I think that this situation got started because Bush began his reign unpopular and knew that his government was doomed if people started having to make unpleasant choices which were perceived as his responsibility.
But it was allowed to go on for as long as it did because the American people simply didn’t want to face up to the realities of what it meant to be the last remaining superpower in the 21st century. They felt that such a status should logically mean that Manifest Destiny was finally achieved, that America was to rule the world from here on in and life was going to be one unbroken series of Hallmark greeting card moments.
And, sorry to say, the American media – which should have watch-dogged the whole affair – went right along with the fantasy as the entire country set a course into Never-Never Land, flags flying and bands playing.
The U.S. is going to need time to get out of the hole it’s dug for itself, politically and economically and it’s probably never again going to feel as strong as it felt back in 2003.
But you know what? It really WASN’T as strong as Americans thought back in 2003. Turns out the States CAN’T run the world as if it were an electric train set. The U.S. is a powerful nation, but when it comes right down to it, it is still just a nation – not a force of nature mandated by some higher power to bring goodness and wholesomeness to Planet Earth.

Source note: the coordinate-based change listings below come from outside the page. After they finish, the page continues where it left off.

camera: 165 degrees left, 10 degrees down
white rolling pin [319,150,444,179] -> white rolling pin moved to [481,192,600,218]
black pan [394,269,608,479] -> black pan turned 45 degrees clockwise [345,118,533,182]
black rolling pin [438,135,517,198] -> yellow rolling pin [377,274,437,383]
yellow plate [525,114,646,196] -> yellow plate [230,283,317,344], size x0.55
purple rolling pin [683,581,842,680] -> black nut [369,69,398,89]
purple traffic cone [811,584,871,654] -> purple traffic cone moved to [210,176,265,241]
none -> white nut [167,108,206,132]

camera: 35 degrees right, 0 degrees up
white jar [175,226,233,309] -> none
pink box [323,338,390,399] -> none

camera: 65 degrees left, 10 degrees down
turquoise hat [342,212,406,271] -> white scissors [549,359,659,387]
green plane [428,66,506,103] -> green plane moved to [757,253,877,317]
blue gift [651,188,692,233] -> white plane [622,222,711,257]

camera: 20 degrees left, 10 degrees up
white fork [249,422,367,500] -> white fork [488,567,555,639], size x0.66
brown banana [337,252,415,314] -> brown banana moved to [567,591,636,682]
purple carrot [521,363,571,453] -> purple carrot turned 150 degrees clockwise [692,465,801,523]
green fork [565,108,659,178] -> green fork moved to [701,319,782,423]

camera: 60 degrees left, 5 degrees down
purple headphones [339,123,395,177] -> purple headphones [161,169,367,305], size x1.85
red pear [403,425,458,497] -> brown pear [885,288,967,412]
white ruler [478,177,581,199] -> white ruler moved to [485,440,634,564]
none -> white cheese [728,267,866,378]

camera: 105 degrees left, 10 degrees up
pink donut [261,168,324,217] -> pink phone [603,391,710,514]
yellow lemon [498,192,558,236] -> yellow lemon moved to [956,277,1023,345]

America is not now as weak as some people seem to think it is. It’s got a LOOOOOOONG way to fall before it even comes close to Brazil in terms of real crisis potential.
Take it from a Brazilian who lived through the military dictatorship, 3000% annual inflation and Fernando Collor: you boys don’t even KNOW what a real crisis is yet. Believe me, you don’t want to. Things here are going to get pretty grim if a recession starts up but what does that really mean to most Americans?
They’ll have to trash their SUVs and start driving economy cars again?
They’ll have to have to actually be able to conceivably pay for a house in order to get a loan for one?
They won’t be able to dream the idiot’s dream that they can waltz into another country and put all bad things to right in three months using only the Congressional chump-change fund?
All this current crisis means, folks, is that as a nation the United States is going to have to grow up and learn to live here in the real world with the rest of us. And the real world means real limitations on what one can do.
Americans have spent the last eight years in a fever dream of untrammeled power and wealth. They’ve been dreaming this because, as a nation, they don’t want to recognize the real state of affairs of the world: prosperity in the 21st century will increasingly mean half-measures and compromises with people and choices that you don’t really like.
The world is really NOT a black and white affair, despite what people like Ann Coulter and Rush Limbaugh might have you believe. Things are a hell of a lot more complicated than that and are only going to get more so. Sound-bites and Disney imagineering can only take you so far. In spite of the Internet and special effects, reality still exists and it will slap you hard in the face if you ignore it too long.
Now, enjoy your temporary dollar high because my bet is that by this time next year, things will have stabilized back around 2 reais to the dollar, which is where most sane economists think things should be.